WHAT THE EXERCISE ASKS
Give back, unchanged, the lines from the one with "Coerência textual na" to the one with "au hall route du Rhin.", both included. Leave the pictures out.

----

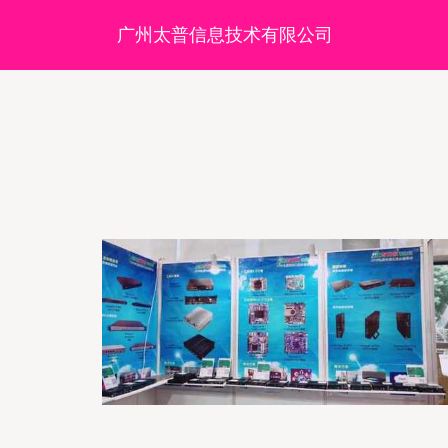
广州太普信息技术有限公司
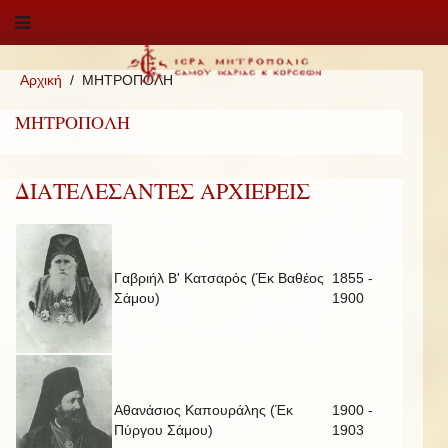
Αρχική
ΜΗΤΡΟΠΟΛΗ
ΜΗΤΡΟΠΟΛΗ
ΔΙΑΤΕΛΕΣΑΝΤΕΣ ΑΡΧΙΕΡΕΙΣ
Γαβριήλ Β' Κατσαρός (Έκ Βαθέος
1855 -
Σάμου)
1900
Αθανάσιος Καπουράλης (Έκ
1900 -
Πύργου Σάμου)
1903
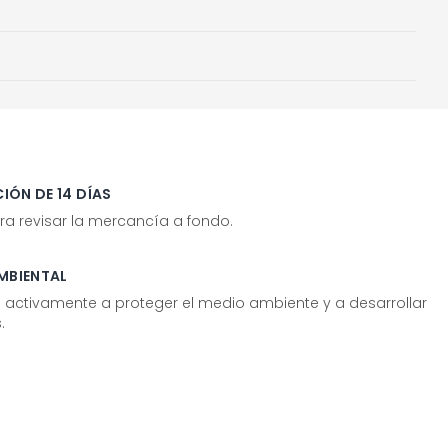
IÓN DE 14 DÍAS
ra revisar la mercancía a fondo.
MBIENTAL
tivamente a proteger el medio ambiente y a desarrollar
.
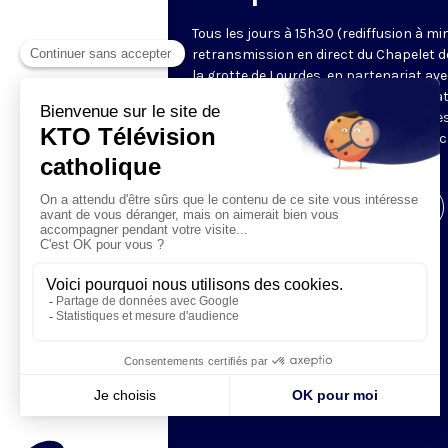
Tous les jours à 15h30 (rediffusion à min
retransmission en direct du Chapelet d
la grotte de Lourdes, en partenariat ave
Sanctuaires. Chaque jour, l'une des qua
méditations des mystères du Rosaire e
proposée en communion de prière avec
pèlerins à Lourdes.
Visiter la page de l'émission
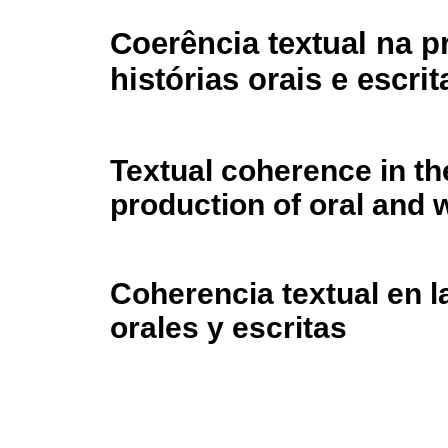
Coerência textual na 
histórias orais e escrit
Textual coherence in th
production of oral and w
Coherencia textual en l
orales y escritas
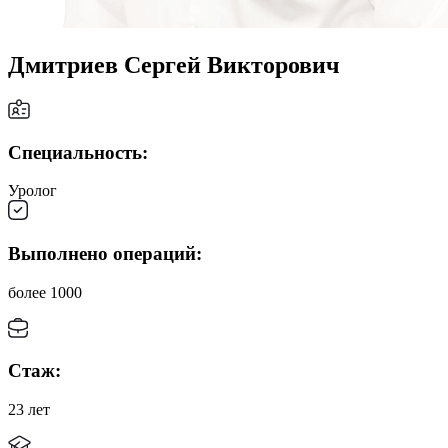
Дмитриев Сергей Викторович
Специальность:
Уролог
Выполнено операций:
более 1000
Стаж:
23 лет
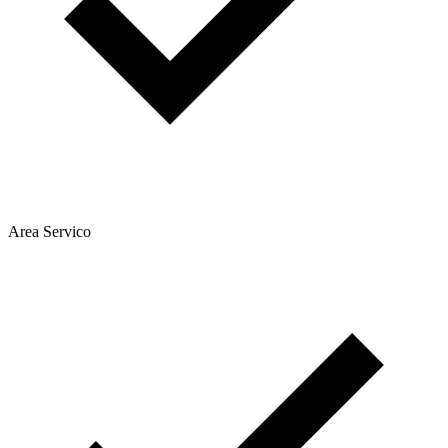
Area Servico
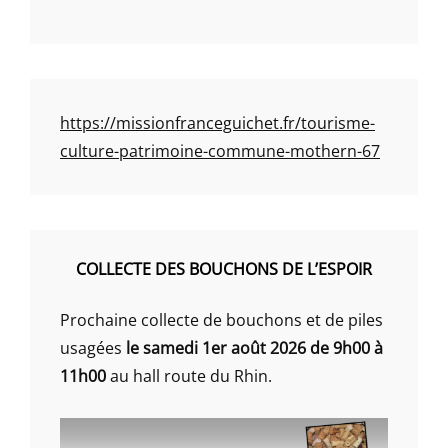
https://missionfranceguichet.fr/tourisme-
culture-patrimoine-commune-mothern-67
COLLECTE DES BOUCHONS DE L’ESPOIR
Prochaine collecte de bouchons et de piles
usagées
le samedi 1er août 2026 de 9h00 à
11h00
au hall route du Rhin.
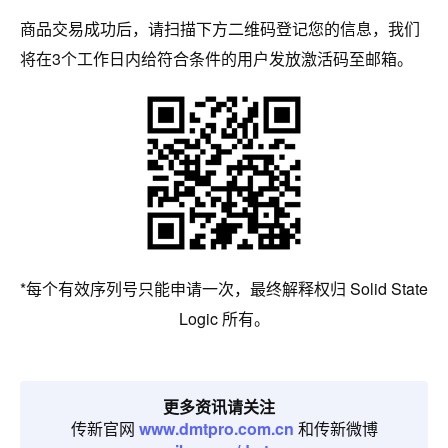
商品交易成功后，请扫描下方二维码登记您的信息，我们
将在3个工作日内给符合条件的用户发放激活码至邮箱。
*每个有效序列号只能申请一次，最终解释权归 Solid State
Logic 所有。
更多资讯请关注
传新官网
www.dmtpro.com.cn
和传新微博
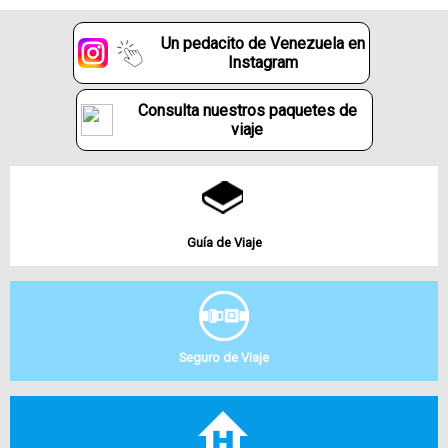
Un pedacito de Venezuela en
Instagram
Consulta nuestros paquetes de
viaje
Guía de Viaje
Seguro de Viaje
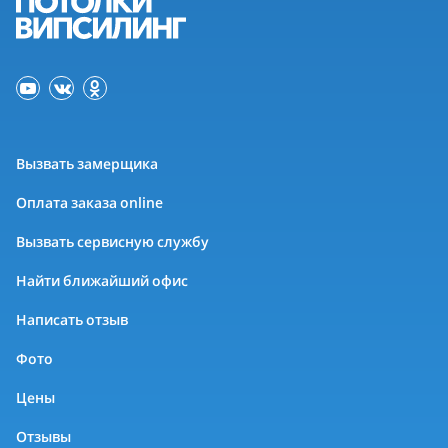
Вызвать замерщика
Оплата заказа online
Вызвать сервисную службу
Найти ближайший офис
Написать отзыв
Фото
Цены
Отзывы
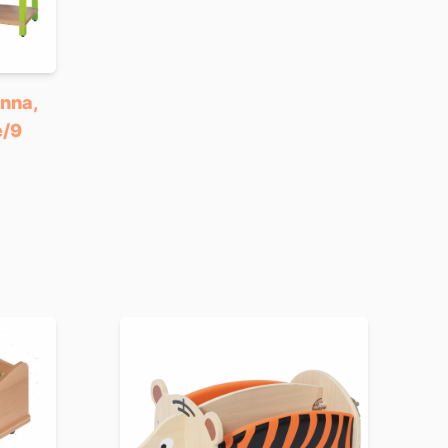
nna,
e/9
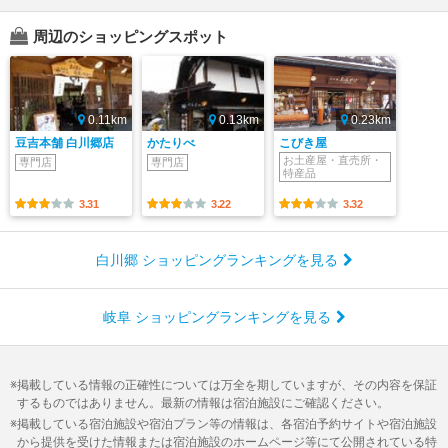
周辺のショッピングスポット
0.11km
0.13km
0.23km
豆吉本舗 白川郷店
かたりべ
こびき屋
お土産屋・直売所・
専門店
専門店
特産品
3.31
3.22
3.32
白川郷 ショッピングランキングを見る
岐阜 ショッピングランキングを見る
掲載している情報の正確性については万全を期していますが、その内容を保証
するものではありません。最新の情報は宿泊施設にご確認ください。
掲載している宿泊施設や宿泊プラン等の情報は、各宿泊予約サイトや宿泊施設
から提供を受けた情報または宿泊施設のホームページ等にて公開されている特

----

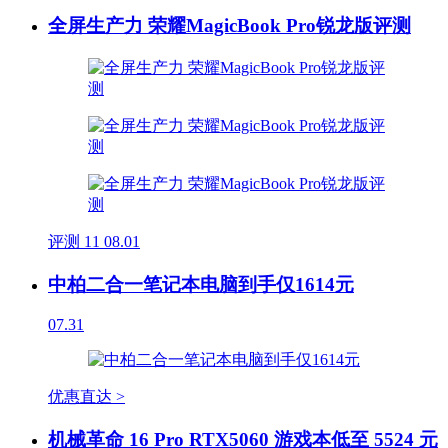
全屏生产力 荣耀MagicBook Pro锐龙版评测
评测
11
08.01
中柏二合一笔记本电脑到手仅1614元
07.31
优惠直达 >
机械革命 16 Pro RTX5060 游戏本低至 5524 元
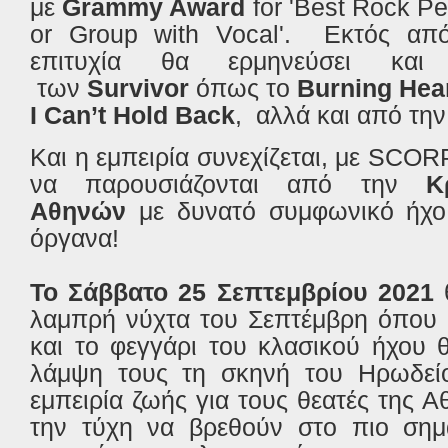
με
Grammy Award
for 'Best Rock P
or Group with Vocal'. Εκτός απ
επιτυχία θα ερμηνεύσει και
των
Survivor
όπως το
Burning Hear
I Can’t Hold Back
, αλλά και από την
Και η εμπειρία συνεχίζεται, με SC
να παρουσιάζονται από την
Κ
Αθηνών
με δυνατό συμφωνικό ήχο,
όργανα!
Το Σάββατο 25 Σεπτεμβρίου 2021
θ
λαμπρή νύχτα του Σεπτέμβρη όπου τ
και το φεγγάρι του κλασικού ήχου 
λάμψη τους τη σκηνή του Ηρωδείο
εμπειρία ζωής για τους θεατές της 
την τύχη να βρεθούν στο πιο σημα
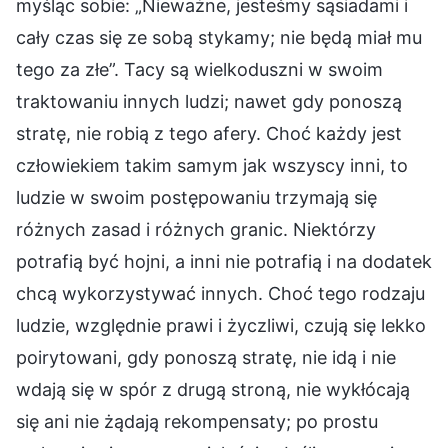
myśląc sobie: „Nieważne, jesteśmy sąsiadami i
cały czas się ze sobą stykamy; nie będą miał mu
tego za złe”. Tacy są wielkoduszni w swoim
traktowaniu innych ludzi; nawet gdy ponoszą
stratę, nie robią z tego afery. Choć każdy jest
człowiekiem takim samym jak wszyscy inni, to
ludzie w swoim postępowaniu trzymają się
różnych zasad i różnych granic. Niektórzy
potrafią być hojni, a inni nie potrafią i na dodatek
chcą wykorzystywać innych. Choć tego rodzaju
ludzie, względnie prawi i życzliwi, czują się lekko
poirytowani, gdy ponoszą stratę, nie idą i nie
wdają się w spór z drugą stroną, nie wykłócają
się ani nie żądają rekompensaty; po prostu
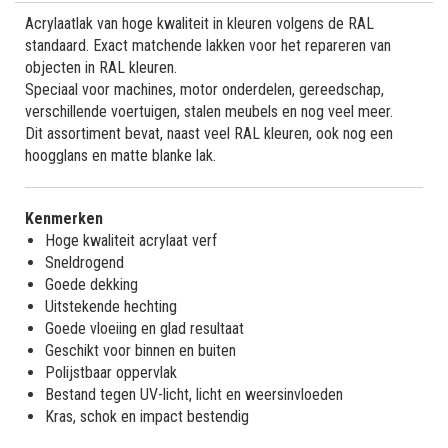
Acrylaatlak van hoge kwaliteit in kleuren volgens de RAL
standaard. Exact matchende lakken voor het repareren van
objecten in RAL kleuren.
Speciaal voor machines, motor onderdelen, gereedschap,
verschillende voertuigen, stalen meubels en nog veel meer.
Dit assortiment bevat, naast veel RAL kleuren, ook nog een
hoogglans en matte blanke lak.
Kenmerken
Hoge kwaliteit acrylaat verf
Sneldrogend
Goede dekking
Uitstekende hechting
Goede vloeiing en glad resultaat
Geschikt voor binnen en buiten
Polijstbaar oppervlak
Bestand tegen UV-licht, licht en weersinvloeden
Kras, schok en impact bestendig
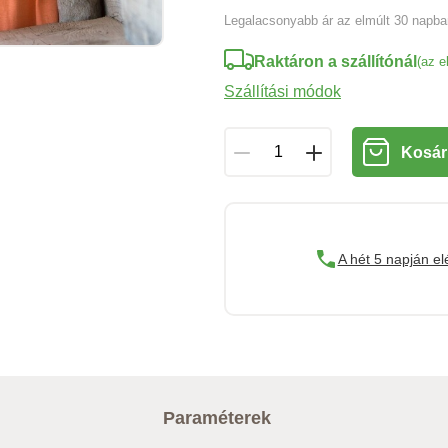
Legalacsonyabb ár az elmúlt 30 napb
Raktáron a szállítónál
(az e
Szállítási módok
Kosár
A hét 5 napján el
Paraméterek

----

EXERCISE ANSWER
Coerência textual na 
histórias orais e escrit
Textual coherence in th
production of oral and w
Coherencia textual en l
orales y escritas
Дмитриев Сергей Викторович
Специальность:
Уролог
Выполнено операций:
более 1000
Стаж:
23 лет
Area Servico
https://missionfranceguichet.fr/tourisme-
culture-patrimoine-commune-mothern-67
COLLECTE DES BOUCHONS DE L’ESPOIR
Prochaine collecte de bouchons et de piles
usagées
le samedi 1er août 2026 de 9h00 à
11h00
au hall route du Rhin.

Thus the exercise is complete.